Era novembro de 2014. Primeiro fim de semana. Plena campanha da Dilma. Fim de tarde na RPPN dele, a Linda Serra dos Topázios. Jaime e eu começamos a conversar sobre a falta que fazia termos acesso a um veículo independente e democrático de informação.

Resolvemos fundar o nosso. Um espaço não comercial, de resistência. Mais um trabalho de militância, voluntário, por suposto. Jaime propôs um jornal; eu, uma revista. O nome eu escolhi (ele queria Bacurau). Dividimos as tarefas. A capa ficou com ele, a linha editorial também.

Correr atrás da grana ficou por minha conta. A paleta de cores, depois de larga prosa, Jaime fechou questão – “nossas cores vão ser o vermelho e o amarelo, porque revista tem que ter cor de luta, cor vibrante” (eu queria verde-floresta). Na paz, acabei enfiando um branco.

Fizemos a primeira edição da Xapuri lá mesmo, na Reserva, em uma noite. Optamos por centrar na pauta socioambiental. Nossa primeira capa foi sobre os povos indígenas isolados do Acre: ‘Isolados, Bravos, Livres: Um Brasil Indígena por Conhecer”. Depois de tudo pronto, Jaime inventou de fazer uma outra boneca, “porque toda revista tem que ter número zero”.

Dessa vez finquei pé, ficamos com a capa indígena. Voltei pra Brasília com a boneca praticamente pronta e com a missão de dar um jeito de imprimir.

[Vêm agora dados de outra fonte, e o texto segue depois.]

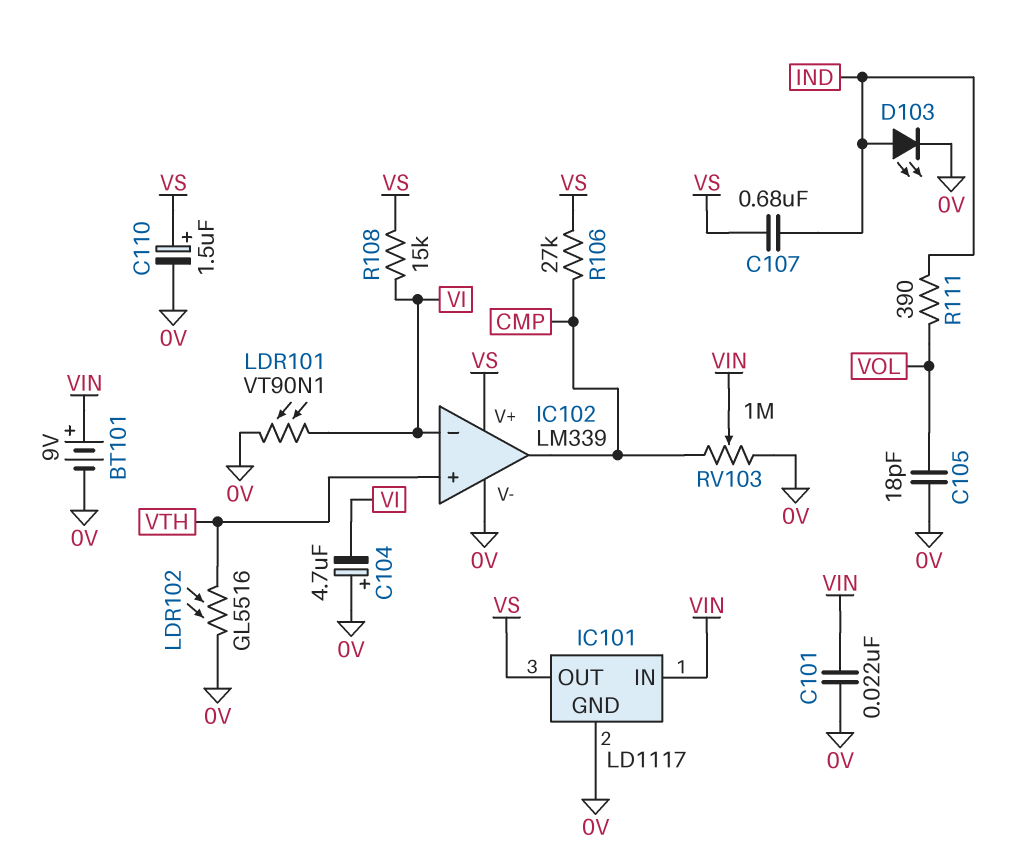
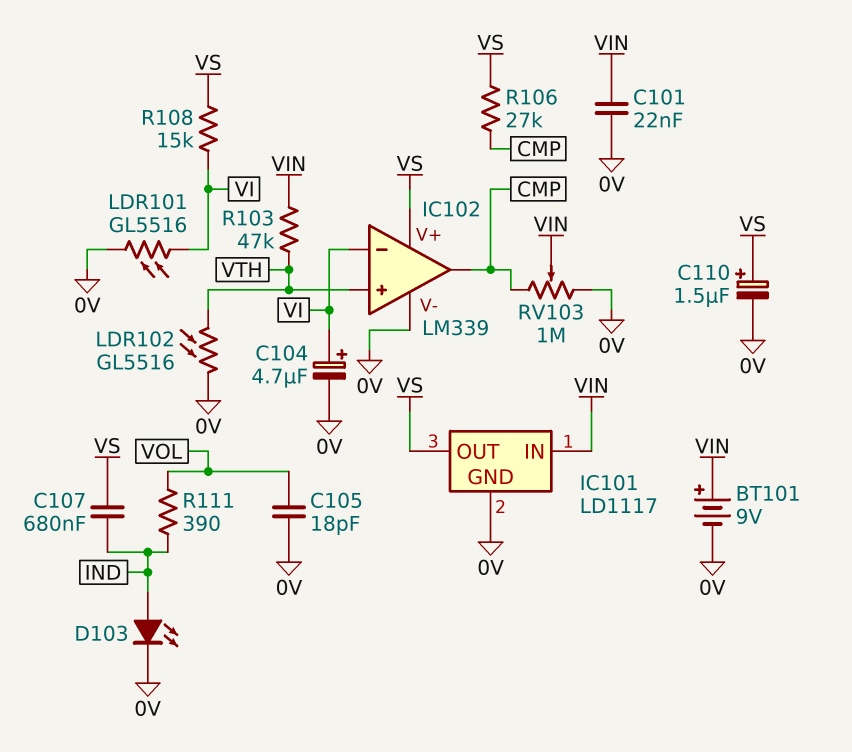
C104: 4.7uF (plus 0V, minus VI) -> 4.7uF (plus VI, minus 0V)
LDR101: VT90N1 (0V, VI) -> GL5516 (0V, VI)
R103: none -> 47k (VIN, VTH)

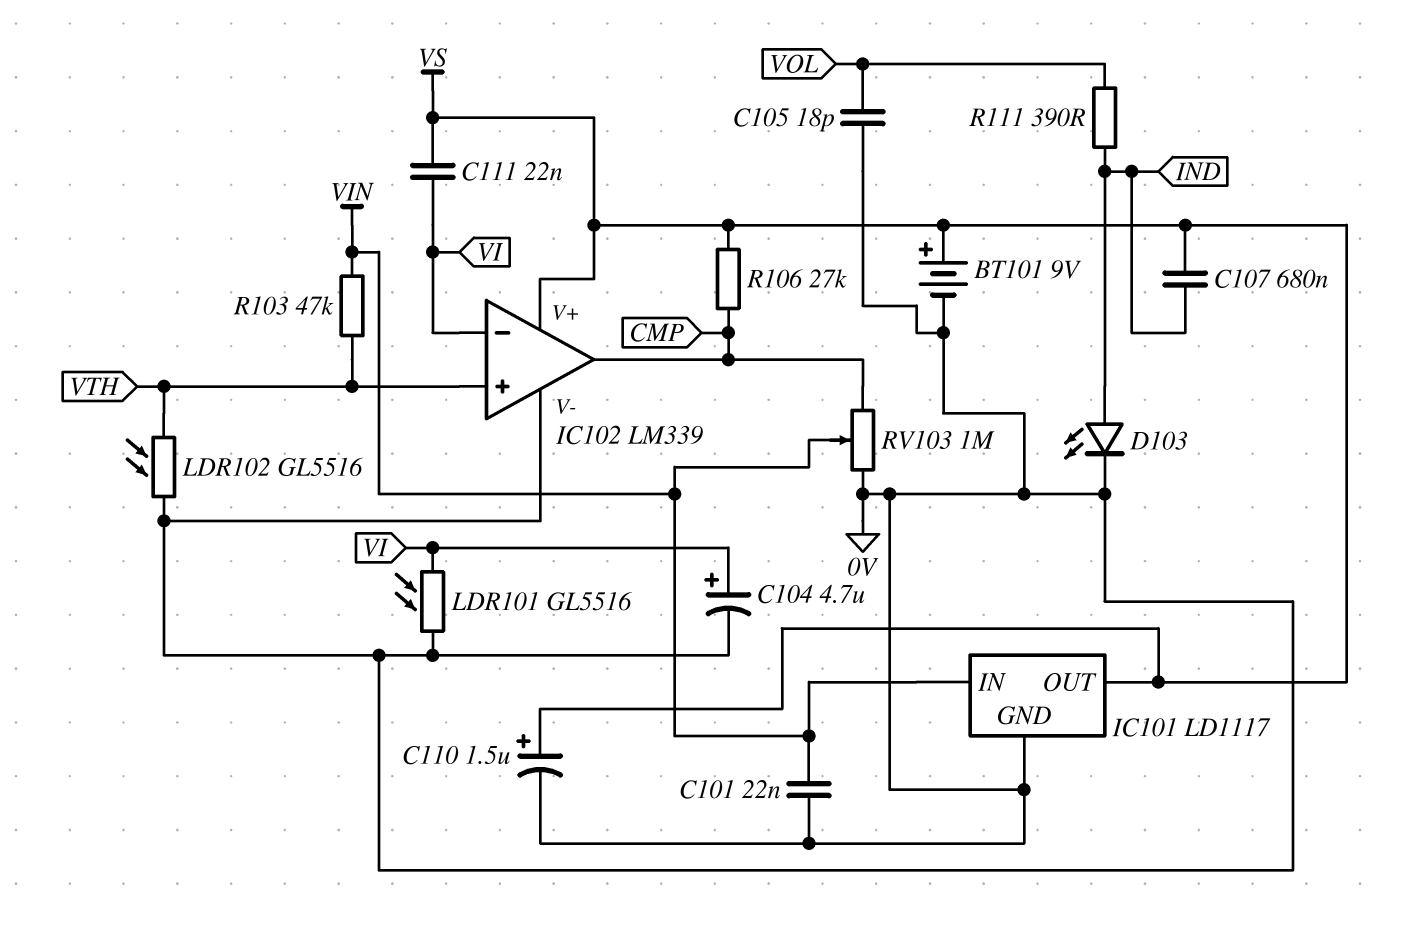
BT101: 9V (plus VIN, minus 0V) -> 9V (plus VS, minus 0V)
C111: none -> 22nF (VI, VS)
R108: 15k (VI, VS) -> none

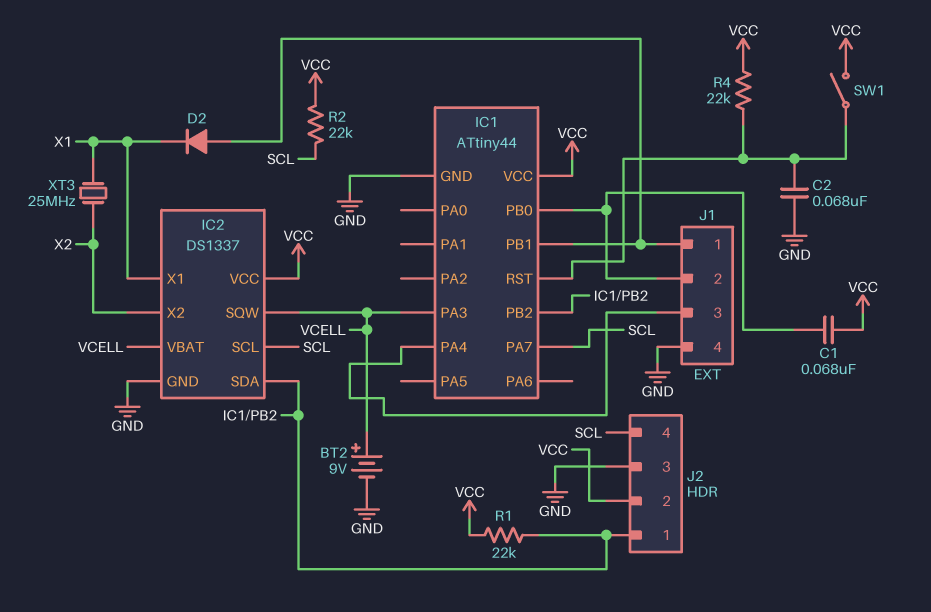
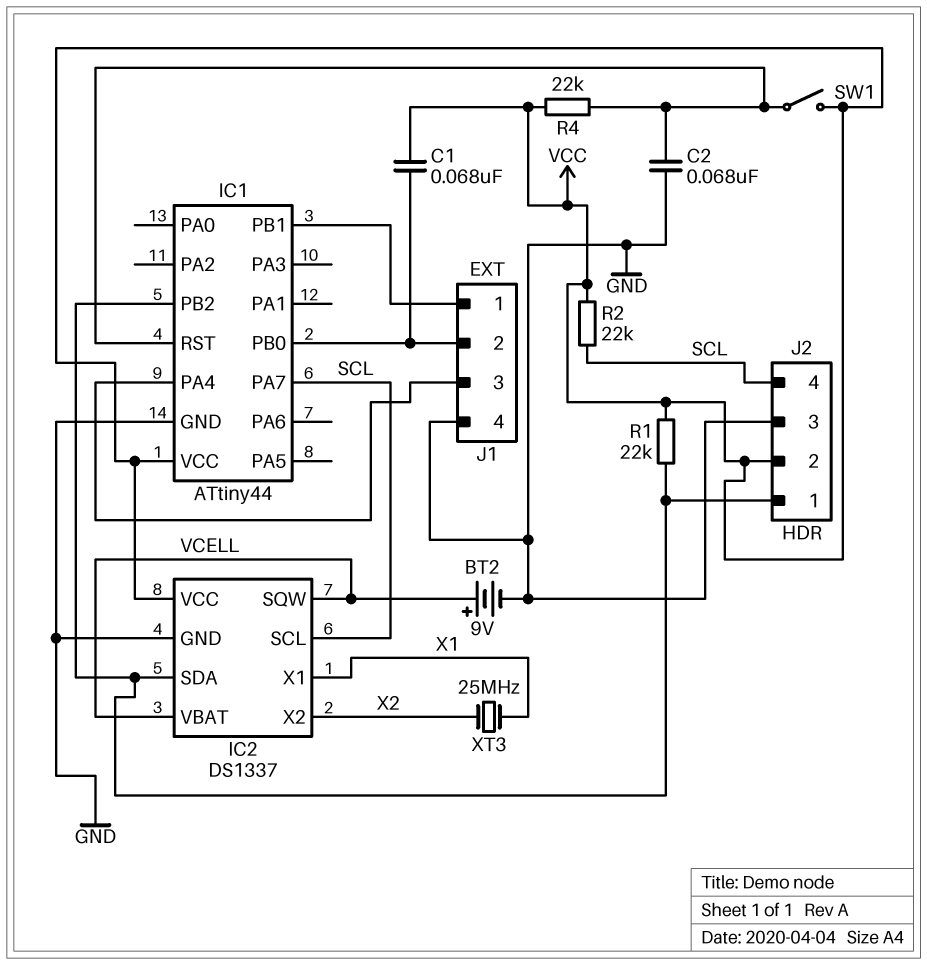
D2: diode (A IC1/PB1, K X1) -> none
IC1 pin PA3: VCELL -> none

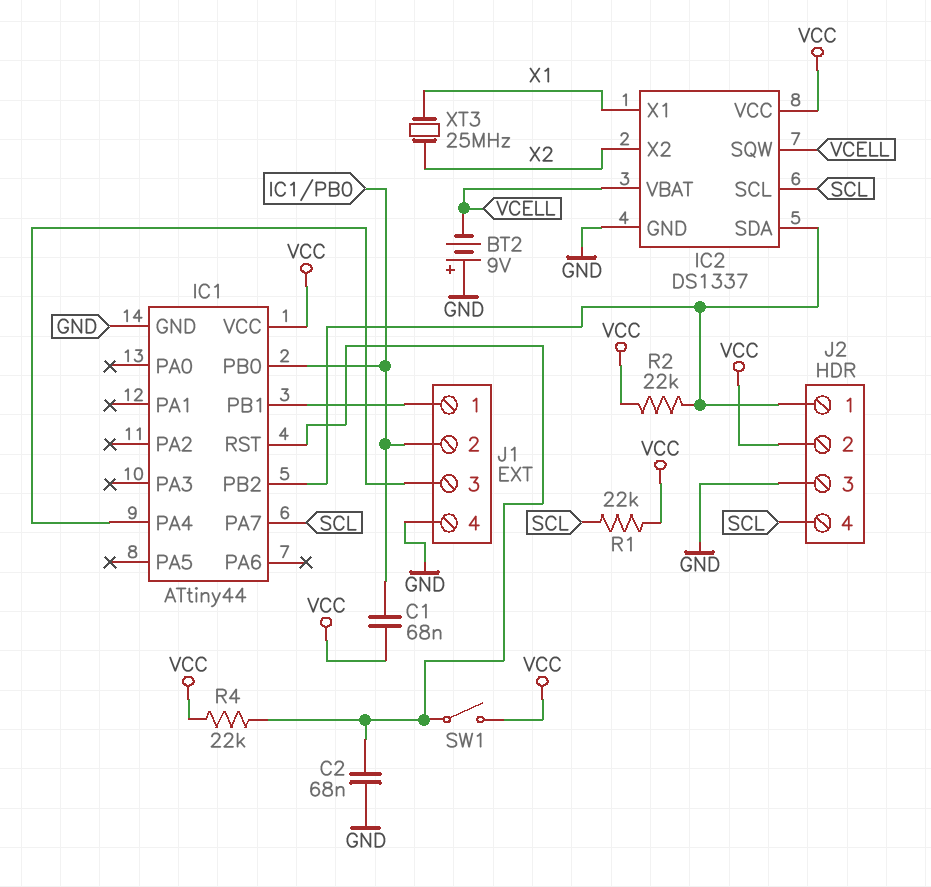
BT2: 9V (plus VCELL, minus GND) -> 9V (plus GND, minus VCELL)
R1: 22k (IC1/PB2, VCC) -> 22k (SCL, VCC)
R2: 22k (SCL, VCC) -> 22k (IC1/PB2, VCC)

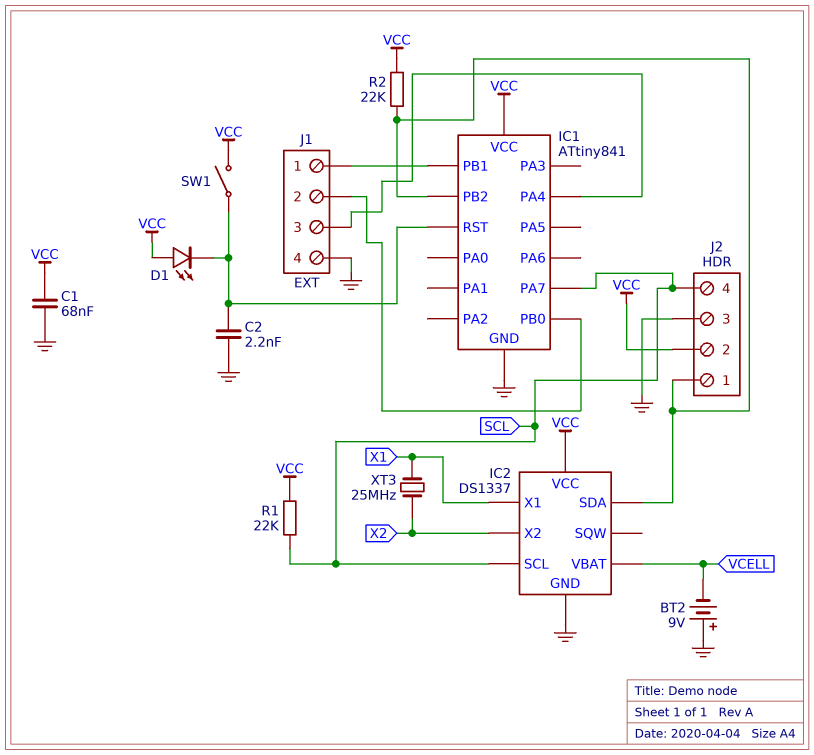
C1: 68nF (IC1/PB0, VCC) -> 68nF (GND, VCC)
C2: 68nF (GND, IC1/RST) -> 2.2nF (GND, IC1/RST)
D1: none -> LED (A VCC, K IC1/RST)
IC1: ATtiny44 -> ATtiny841
IC2 pin SQW: VCELL -> none
R4: 22k (IC1/RST, VCC) -> none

Nos dias seguintes, o Jaime veio pra Formosa, pra convencer minha irmã Lúcia a revisar a revista, “de grátis”. Com a primeira revista impressa, a próxima tarefa foi montar o Conselho Editorial.

Jaime fez questão de visitar, explicar o projeto e convidar pessoalmente cada conselheiro e cada conselheira (até a doença agravar, nos seus últimos meses de vida, nunca abriu mão dessa tarefa). Daqui rumamos pra Goiânia, para convidar o arqueólogo Altair Sales Barbosa, nosso primeiro conselheiro. “O mais sabido de nóis,” segundo o Jaime.

Trilhamos uma linda jornada. Em 80 meses, Jaime fez questão de decidir, mensalmente, o tema da capa e, quase sempre, escrever ele mesmo. Às vezes, ligava pra falar da ótima ideia que teve, às vezes sumia e, no dia certo, lá vinha o texto pronto, impecável.

Na sexta-feira, 9 de julho, quando preparávamos a Xapuri 81, pela primeira vez em sete anos, ele me pediu para cuidar de tudo. Foi uma conversa triste, ele estava agoniado com os rumos da doença e com a tragédia que o Brasil enfrentava. Não falamos em morte, mas eu sabia que era o fim.

Hoje, cá estamos nós, sem as capas do Jaime, sem as pautas do Jaime, sem o linguajar do Jaime, sem o jaimês da Xapuri, mas na labuta, firmes na resistência. Mês sim, mês sim de novo, como você sonhava, Jaiminho, carcamos porva e, enfim, chegamos à nossa edição número 100. E, depois da Xapuri 100, como era desejo seu, a gente segue esperneando.

Fica tranquilo, camarada, que por aqui tá tudo direitim.